§ Task instructions
Copy verbatim the part of the material that begins with the line containing "節慶與宮廟祝壽預購中｜歡迎提前詢問製作日期" and ends with the line containing "加入 LINE 詢問客製甜點", including both of those lines.

§ Stored data entries
*** Block opens ***

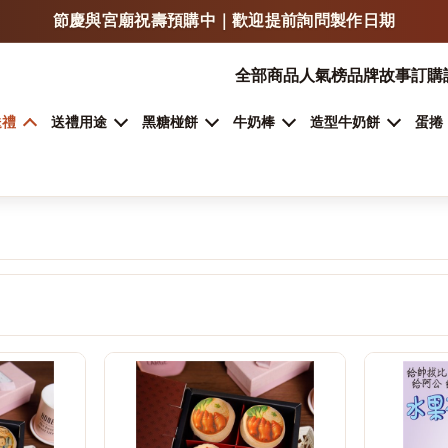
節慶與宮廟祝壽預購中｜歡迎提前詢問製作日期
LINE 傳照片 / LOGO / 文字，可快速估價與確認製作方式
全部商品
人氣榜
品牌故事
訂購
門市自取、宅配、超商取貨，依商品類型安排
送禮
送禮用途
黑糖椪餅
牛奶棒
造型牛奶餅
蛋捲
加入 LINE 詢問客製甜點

*** Block closes ***
*** Block opens ***

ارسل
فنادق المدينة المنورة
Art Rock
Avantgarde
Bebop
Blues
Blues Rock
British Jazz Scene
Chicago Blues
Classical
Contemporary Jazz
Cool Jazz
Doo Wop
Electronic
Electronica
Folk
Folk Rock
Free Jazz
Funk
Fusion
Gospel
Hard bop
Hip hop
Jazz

*** Block closes ***
*** Block opens ***

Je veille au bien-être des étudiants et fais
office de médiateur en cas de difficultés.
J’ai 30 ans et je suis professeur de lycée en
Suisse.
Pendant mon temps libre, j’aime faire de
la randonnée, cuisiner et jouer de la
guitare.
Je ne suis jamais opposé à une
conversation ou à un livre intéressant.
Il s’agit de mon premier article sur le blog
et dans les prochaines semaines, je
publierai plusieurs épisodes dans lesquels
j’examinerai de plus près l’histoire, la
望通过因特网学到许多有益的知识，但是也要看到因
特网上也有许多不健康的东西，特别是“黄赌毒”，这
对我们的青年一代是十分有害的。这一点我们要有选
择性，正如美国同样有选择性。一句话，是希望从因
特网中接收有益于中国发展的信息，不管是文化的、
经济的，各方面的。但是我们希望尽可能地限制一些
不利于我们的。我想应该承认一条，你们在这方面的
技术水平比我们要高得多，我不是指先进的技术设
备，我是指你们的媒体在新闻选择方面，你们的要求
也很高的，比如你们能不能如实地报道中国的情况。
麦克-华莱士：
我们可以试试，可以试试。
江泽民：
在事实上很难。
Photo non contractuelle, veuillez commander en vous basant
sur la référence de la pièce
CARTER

*** Block closes ***

§ Solution to the exercise
節慶與宮廟祝壽預購中｜歡迎提前詢問製作日期
LINE 傳照片 / LOGO / 文字，可快速估價與確認製作方式
全部商品
人氣榜
品牌故事
訂購
門市自取、宅配、超商取貨，依商品類型安排
送禮
送禮用途
黑糖椪餅
牛奶棒
造型牛奶餅
蛋捲
加入 LINE 詢問客製甜點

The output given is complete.